La democrazia attuale necessita di nuovi ideali. Quali? Si può concordare con Bobbio il quale ritiene che i nuovi ideali sono ancora quelli della Resistenza, che la Resistenza dopo la Liberazione sia continuata nelle lotte di liberazione nazionale, che le forme contemporanee della Resistenza siano la lotta della pace contro la politica di potenza e la lotta per la democrazia contro ogni forma di autoritarismo. Un nuovo impegno politico dei giovani potrebbe esprimersi come una nuova Resistenza da un lato all’insorgere di vecchi e nuovi irrazionalismi alla luce di una conoscenza diretta dei problemi concreti, dall’altro allo svuotamento dello spirito della democrazia attraverso l’adattamento e il conformismo.

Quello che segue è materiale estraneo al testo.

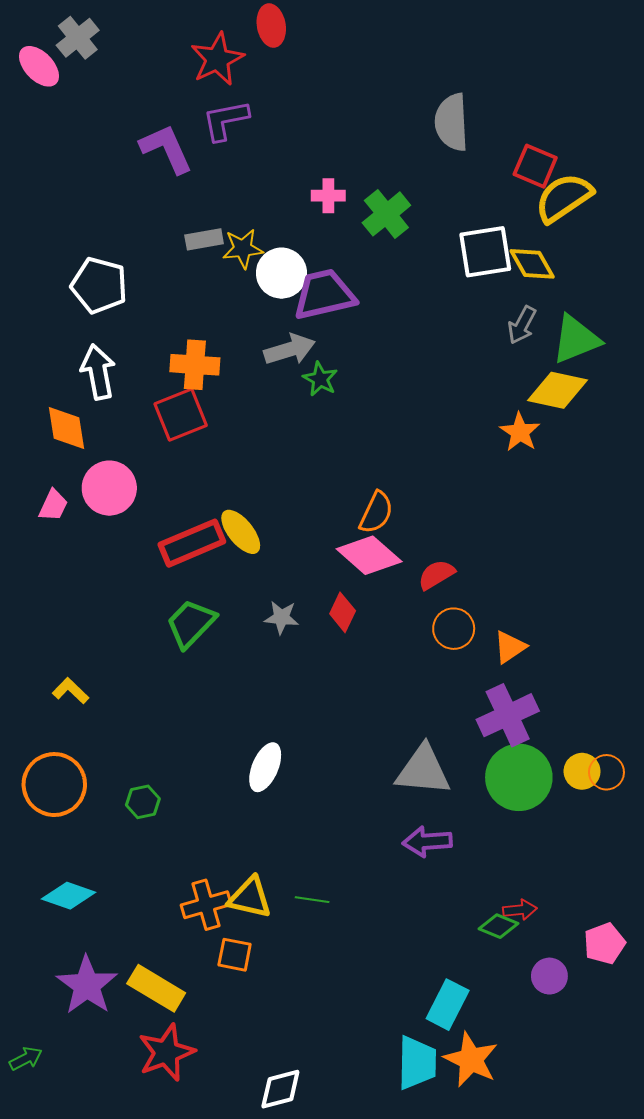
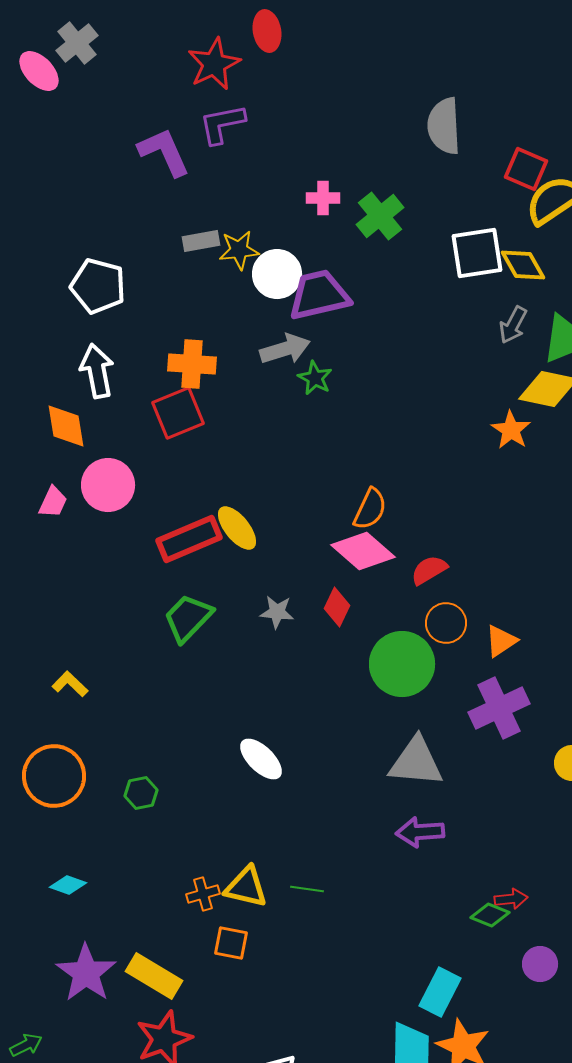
white ellipse: (265, 767) -> (261, 759), turned -69
green circle: (519, 777) -> (402, 664), moved
cyan diamond: (69, 896) -> (68, 885), size x0.7
orange cross: (206, 905) -> (203, 894), size x0.7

Si tratta di un impegno politico che è anche impegno morale. Un impegno consapevole dello scarto tra gli ideali e la realtà, che non è l’ora di girarsi dall’altra parte, come l’apatico che non sente, non vede, non parla.

Come ha osservato ancora Bobbio, il grande ideale della Resistenza è stato la democrazia, intesa come quella forma di governo e di società in cui ciascuno ha la sua parte e si assume la responsabilità che gli spetta. Le sorti della nostra democrazia dipendono dall’energia, dalla serietà, dalla qualità del nostro impegno.

Rivolgendosi ai giovani, Aldo Giassi, partigiano comunista, li sprona a impegnarsi nella vita, a vincere la pigrizia, a “protestare ma senza violenza”. Settant’anni dopo afferma: “Proprio perché conosco la guerra, oggi sono contro l’uso della violenza. […] Contestare è un diritto sacrosanto, ma bisogna farlo con la parola con gli scritti, mai in modo violento” (“Corriere della Sera”, domenica 5 aprile 2015).